Le champion mondial de la vaccination s’apprête à délivrer des « badges verts » qui ouvriront aux vaccinés les portes de nombreux lieux publics. Beaucoup jugent la démarche discriminante. Et très politique…
Bientôt le bout du troisième confinement… Le gouvernement israélien s’apprête à lâcher du lest. Mais en deux temps. Dès dimanche, tous ceux qui auront reçu leur deuxième injection de vaccin depuis au moins une semaine se verront délivrer un certificat numérique de vaccination. Surnommé « badge vert », ce sésame les autorisera à retourner dans les salles de sport, au théâtre, au stade, à l’hôtel et à la piscine. À partir du 7 mars, cafés et restaurants leur seront ouverts. Ils pourront aussi voyager librement vers la Grèce et Chypre. Pour les autres, les restrictions resteront en vigueur.
45 % de la population déjà piquée
Israël avance plus vite que le reste du monde. Près de 45 % de la population (quatre millions de personnes) a reçu au moins une dose du vaccin Pfizer-BioNTech, dont les dernières études démontrent une efficacité à 94 %. Et un Israélien sur trois a déjà eu de sa deuxième dose.
Le gouvernement s’inquiète pourtant d’un ralentissement de la campagne. Beaucoup, notamment parmi les jeunes, rechignent encore à se faire vacciner. Le « badge vert » fait donc partie d’un panier de mesures censées convaincre les plus réticents. Tout est bon pour cela : une boisson gratuite contre un vaccin à Tel-Aviv ; une pizza à Bnei Brak, dont la communauté ultra-orthodoxe est très anti-vaccins… Ou, plus inquiétant, le libre accès des municipalités aux fichiers médicaux, pour faire pression sur les non vaccinés. Des arguments qui sont loin de faire l’unanimité.
Des dérives redoutées
Beaucoup dénoncent un système discriminant et qui n’augure rien de bon pour les libertés individuelles. Des associations de professeurs, de policiers et d’artistes craignent aussi un chantage aux emplois. L’urgence Covid nous pousse à accepter l’ouverture du dossier médical à l’État, ce qu’il recherche depuis longtemps »,
pointent Aviv Segel, professeur de psychiatrie à l’université de Tel-Aviv et Asa Shafer, un philosophe influent, dans une tribune au journal Globes. Qu’est-ce qui suivra ? Un certificat pour être psychologiquement apte à être parent ?

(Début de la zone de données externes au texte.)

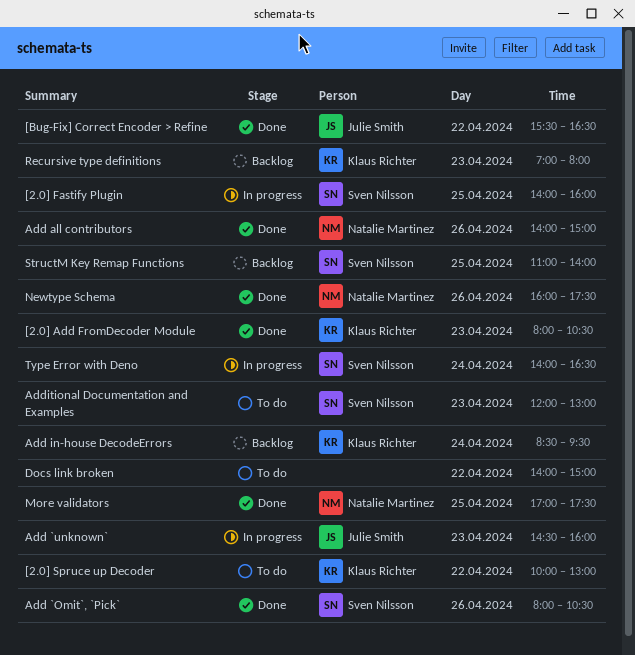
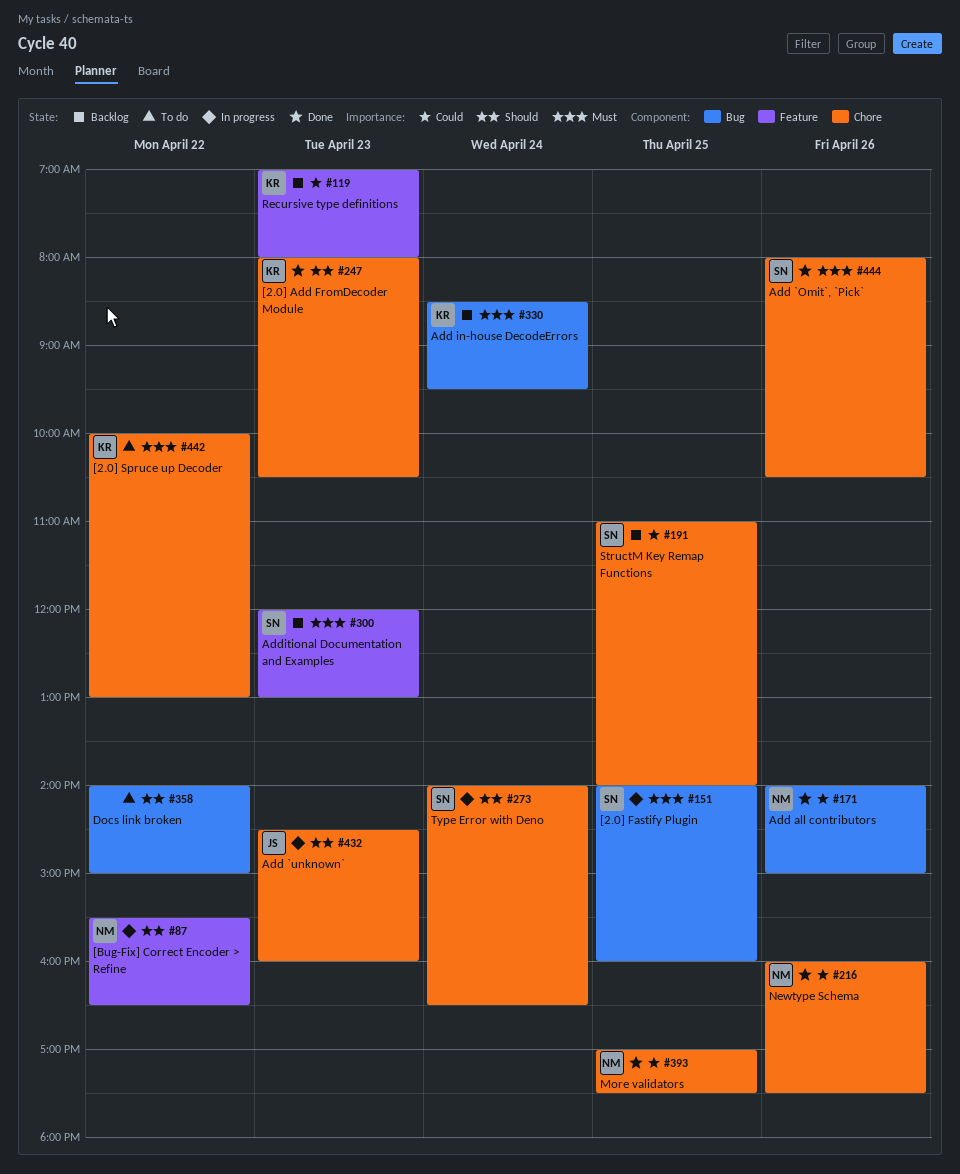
[Bug-Fix] Correct Encoder > Refine, status: Done -> In progress
[Bug-Fix] Correct Encoder > Refine, owner: Julie Smith -> Natalie Martinez
Additional Documentation and Examples, status: To do -> Backlog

Un grand nombre de commerçants expriment aussi de la frustration. Ils se plaignent de l’absence d’un protocole d’accueil précis et d’une trop grosse responsabilité. « On me demande de jouer au policier » déplore Yaron Sela, président de l’association des professionnels du fitness, un secteur très durement touché par la crise. « Moi, je sais dire si tu dois faire plus de squats, pas si tu as vraiment été vacciné. » D’autant plus problématique que le certificat de vaccination serait assez facile à falsifier, selon une étude de la société de cybersécurité Check Point. On peut même déjà acheter un faux pour moins de 200 € sur Telegram…
« Ça fait un an qu’on est fermé, que vont changer une ou deux semaines de plus? » ,dit Sela. Tout ça pour que Benyamin Netanyahou puisse dire qu’il a rouvert l’économie !
Pour lui, comme pour une grande partie des Israéliens, le vrai but de ces mesures est politique. Les élections législatives sont dans un mois, et le Premier ministre sortant mise beaucoup sur le succès de cette bataille contre le Covid.